A computed tomography-based radiomics prediction model for BRAF mutation status in colorectal cancer.
Authors
Affiliations (3)
Affiliations (3)
- Qinghai University Affiliated Hospital, Xining, China.
- Lanzhou University Second Hospital, Lanzhou, China. [email protected].
- Qinghai University Affiliated Hospital, Xining, China. [email protected].
Abstract
The aim of this study was to develop and validate CT venous phase image-based radiomics to predict BRAF gene mutation status in preoperative colorectal cancer patients. In this study, 301 patients with pathologically confirmed colorectal cancer were retrospectively enrolled, comprising 225 from Centre I (73 mutant and 152 wild-type) and 76 from Centre II (36 mutant and 40 wild-type). The Centre I cohort was randomly divided into a training set (n = 158) and an internal validation set (n = 67) in a 7:3 ratio, while Centre II served as an independent external validation set (n = 76). The whole tumor region of interest was segmented, and radiomics characteristics were extracted.

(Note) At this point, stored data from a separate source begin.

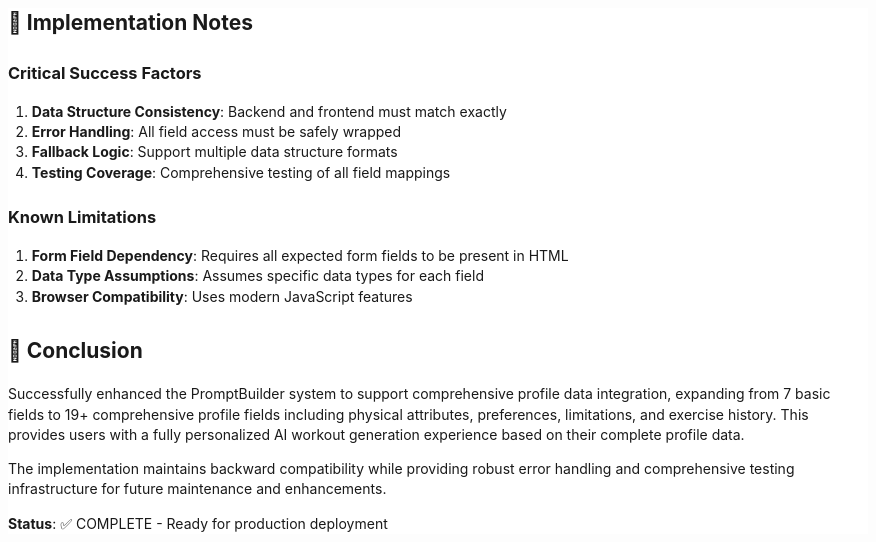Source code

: ## 📝 Implementation Notes

### Critical Success Factors
1. **Data Structure Consistency**: Backend and frontend must match exactly
2. **Error Handling**: All field access must be safely wrapped
3. **Fallback Logic**: Support multiple data structure formats
4. **Testing Coverage**: Comprehensive testing of all field mappings

### Known Limitations
1. **Form Field Dependency**: Requires all expected form fields to be present in HTML
2. **Data Type Assumptions**: Assumes specific data types for each field
3. **Browser Compatibility**: Uses modern JavaScript features

## 🎉 Conclusion

Successfully enhanced the PromptBuilder system to support comprehensive profile data integration, expanding from 7 basic fields to 19+ comprehensive profile fields including physical attributes, preferences, limitations, and exercise history. This provides users with a fully personalized AI workout generation experience based on their complete profile data.

The implementation maintains backward compatibility while providing robust error handling and comprehensive testing infrastructure for future maintenance and enhancements.

**Status**: ✅ COMPLETE - Ready for production deployment 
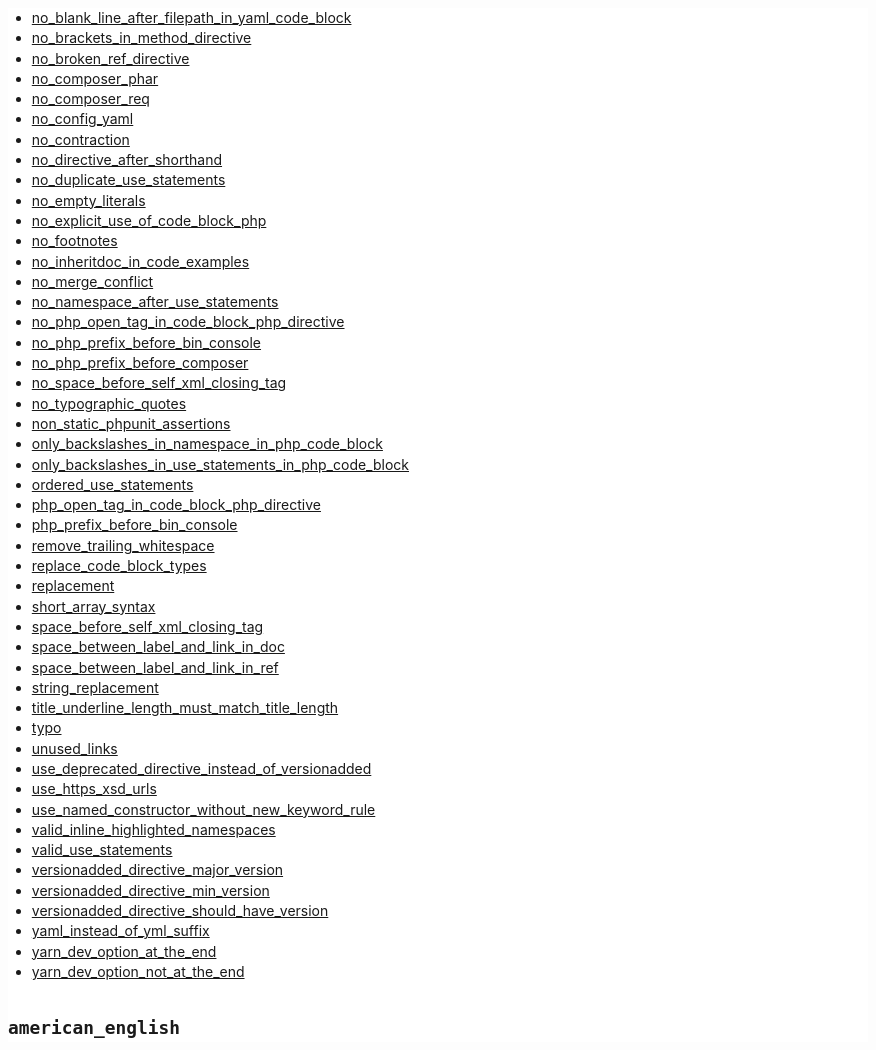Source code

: * [no_blank_line_after_filepath_in_yaml_code_block](#no_blank_line_after_filepath_in_yaml_code_block)
* [no_brackets_in_method_directive](#no_brackets_in_method_directive)
* [no_broken_ref_directive](#no_broken_ref_directive)
* [no_composer_phar](#no_composer_phar)
* [no_composer_req](#no_composer_req)
* [no_config_yaml](#no_config_yaml)
* [no_contraction](#no_contraction)
* [no_directive_after_shorthand](#no_directive_after_shorthand)
* [no_duplicate_use_statements](#no_duplicate_use_statements)
* [no_empty_literals](#no_empty_literals)
* [no_explicit_use_of_code_block_php](#no_explicit_use_of_code_block_php)
* [no_footnotes](#no_footnotes)
* [no_inheritdoc_in_code_examples](#no_inheritdoc_in_code_examples)
* [no_merge_conflict](#no_merge_conflict)
* [no_namespace_after_use_statements](#no_namespace_after_use_statements)
* [no_php_open_tag_in_code_block_php_directive](#no_php_open_tag_in_code_block_php_directive)
* [no_php_prefix_before_bin_console](#no_php_prefix_before_bin_console)
* [no_php_prefix_before_composer](#no_php_prefix_before_composer)
* [no_space_before_self_xml_closing_tag](#no_space_before_self_xml_closing_tag)
* [no_typographic_quotes](#no_typographic_quotes)
* [non_static_phpunit_assertions](#non_static_phpunit_assertions)
* [only_backslashes_in_namespace_in_php_code_block](#only_backslashes_in_namespace_in_php_code_block)
* [only_backslashes_in_use_statements_in_php_code_block](#only_backslashes_in_use_statements_in_php_code_block)
* [ordered_use_statements](#ordered_use_statements)
* [php_open_tag_in_code_block_php_directive](#php_open_tag_in_code_block_php_directive)
* [php_prefix_before_bin_console](#php_prefix_before_bin_console)
* [remove_trailing_whitespace](#remove_trailing_whitespace)
* [replace_code_block_types](#replace_code_block_types)
* [replacement](#replacement)
* [short_array_syntax](#short_array_syntax)
* [space_before_self_xml_closing_tag](#space_before_self_xml_closing_tag)
* [space_between_label_and_link_in_doc](#space_between_label_and_link_in_doc)
* [space_between_label_and_link_in_ref](#space_between_label_and_link_in_ref)
* [string_replacement](#string_replacement)
* [title_underline_length_must_match_title_length](#title_underline_length_must_match_title_length)
* [typo](#typo)
* [unused_links](#unused_links)
* [use_deprecated_directive_instead_of_versionadded](#use_deprecated_directive_instead_of_versionadded)
* [use_https_xsd_urls](#use_https_xsd_urls)
* [use_named_constructor_without_new_keyword_rule](#use_named_constructor_without_new_keyword_rule)
* [valid_inline_highlighted_namespaces](#valid_inline_highlighted_namespaces)
* [valid_use_statements](#valid_use_statements)
* [versionadded_directive_major_version](#versionadded_directive_major_version)
* [versionadded_directive_min_version](#versionadded_directive_min_version)
* [versionadded_directive_should_have_version](#versionadded_directive_should_have_version)
* [yaml_instead_of_yml_suffix](#yaml_instead_of_yml_suffix)
* [yarn_dev_option_at_the_end](#yarn_dev_option_at_the_end)
* [yarn_dev_option_not_at_the_end](#yarn_dev_option_not_at_the_end)
## `american_english`
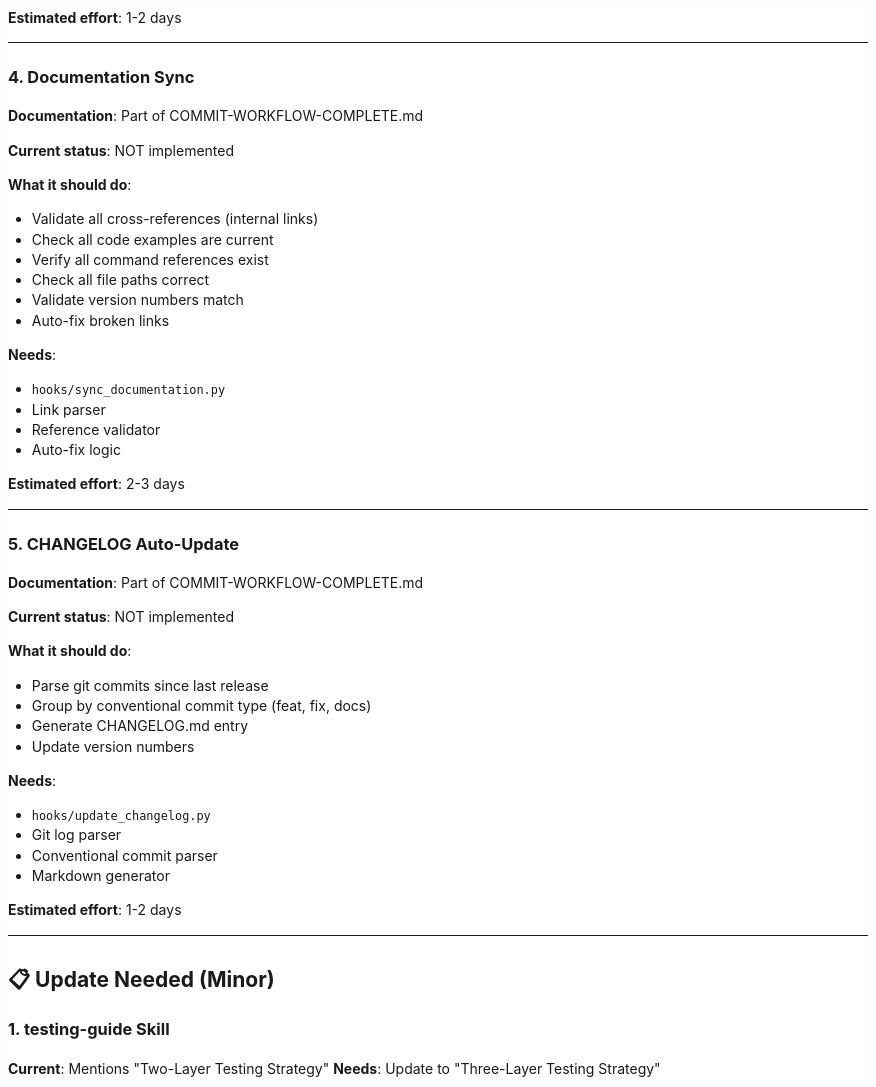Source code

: **Estimated effort**: 1-2 days

---

### 4. Documentation Sync

**Documentation**: Part of COMMIT-WORKFLOW-COMPLETE.md

**Current status**: NOT implemented

**What it should do**:
- Validate all cross-references (internal links)
- Check all code examples are current
- Verify all command references exist
- Check all file paths correct
- Validate version numbers match
- Auto-fix broken links

**Needs**:
- `hooks/sync_documentation.py`
- Link parser
- Reference validator
- Auto-fix logic

**Estimated effort**: 2-3 days

---

### 5. CHANGELOG Auto-Update

**Documentation**: Part of COMMIT-WORKFLOW-COMPLETE.md

**Current status**: NOT implemented

**What it should do**:
- Parse git commits since last release
- Group by conventional commit type (feat, fix, docs)
- Generate CHANGELOG.md entry
- Update version numbers

**Needs**:
- `hooks/update_changelog.py`
- Git log parser
- Conventional commit parser
- Markdown generator

**Estimated effort**: 1-2 days

---

## 📋 Update Needed (Minor)

### 1. testing-guide Skill

**Current**: Mentions "Two-Layer Testing Strategy"
**Needs**: Update to "Three-Layer Testing Strategy"
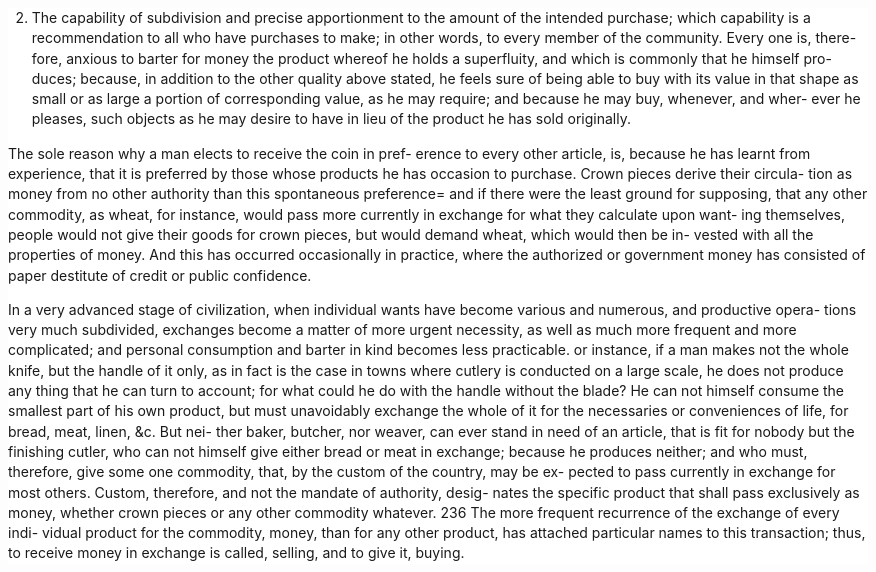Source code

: 2. The capability of subdivision and precise apportionment
to the amount of the intended purchase; which capability is a
recommendation to all who have purchases to make; in other
words, to every member of the community. Every one is, there-
fore, anxious to barter for money the product whereof he holds
a superfluity, and which is commonly that he himself pro-
duces; because, in addition to the other quality above stated,
he feels sure of being able to buy with its value in that shape
as small or as large a portion of corresponding value, as he
may require; and because he may buy, whenever, and wher-
ever he pleases, such objects as he may desire to have in lieu
of the product he has sold originally.

The sole reason why a man elects to receive the coin in pref-
erence to every other article, is, because he has learnt from
experience, that it is preferred by those whose products he
has occasion to purchase. Crown pieces derive their circula-
tion as money from no other authority than this spontaneous
preference= and if there were the least ground for supposing,
that any other commodity, as wheat, for instance, would pass
more currently in exchange for what they calculate upon want-
ing themselves, people would not give their goods for crown
pieces, but would demand wheat, which would then be in-
vested with all the properties of money. And this has occurred
occasionally in practice, where the authorized or government
money has consisted of paper destitute of credit or public
confidence.

In a very advanced stage of civilization, when individual wants
have become various and numerous, and productive opera-
tions very much subdivided, exchanges become a matter of
more urgent necessity, as well as much more frequent and
more complicated; and personal consumption and barter in
kind becomes less practicable. or instance, if a man makes
not the whole knife, but the handle of it only, as in fact is the
case in towns where cutlery is conducted on a large scale, he
does not produce any thing that he can turn to account; for
what could he do with the handle without the blade? He can
not himself consume the smallest part of his own product, but
must unavoidably exchange the whole of it for the necessaries
or conveniences of life, for bread, meat, linen, &c. But nei-
ther baker, butcher, nor weaver, can ever stand in need of an
article, that is fit for nobody but the finishing cutler, who can
not himself give either bread or meat in exchange; because
he produces neither; and who must, therefore, give some one
commodity, that, by the custom of the country, may be ex-
pected to pass currently in exchange for most others.
Custom, therefore, and not the mandate of authority, desig-
nates the specific product that shall pass exclusively as money,
whether crown pieces or any other commodity whatever. 236
The more frequent recurrence of the exchange of every indi-
vidual product for the commodity, money, than for any other
product, has attached particular names to this transaction; thus,
to receive money in exchange is called, selling, and to give it,
buying.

To explore whether tumor expansion could improve the performance of the study objectives, the tumor contour was extended by 3 mm in this study. Finally, a t-test, Pearson correlation, and LASSO regression were used to screen out features strongly associated with BRAF mutations. Based on these features, six classifiers-Support Vector Machine (SVM), Decision Tree (DT), Random Forest (RF), Logistic Regression (LR), K-Nearest Neighbors (KNN), and Extreme Gradient Boosting (XGBoost)-were constructed. The model performance and clinical utility were evaluated using receiver operating characteristic (ROC) curves, decision curve analysis, accuracy, sensitivity, and specificity. Gender was an independent predictor of BRAF mutations. The unexpanded RF model, constructed using 11 imaging histologic features, demonstrated the best predictive performance. For the training cohort, it achieved an AUC of 0.814 (95% CI 0.732-0.895), an accuracy of 0.810, and a sensitivity of 0.620. For the internal validation cohort, it achieved an AUC of 0.798 (95% CI 0.690-0.907), an accuracy of 0.761, and a sensitivity of 0.609. For the external validation cohort, it achieved an AUC of 0.737 (95% CI 0.616-0.847), an accuracy of 0.658, and a sensitivity of 0.667. A machine learning model based on CT radiomics can effectively predict BRAF mutations in patients with colorectal cancer. The unexpanded RF model demonstrated optimal predictive performance.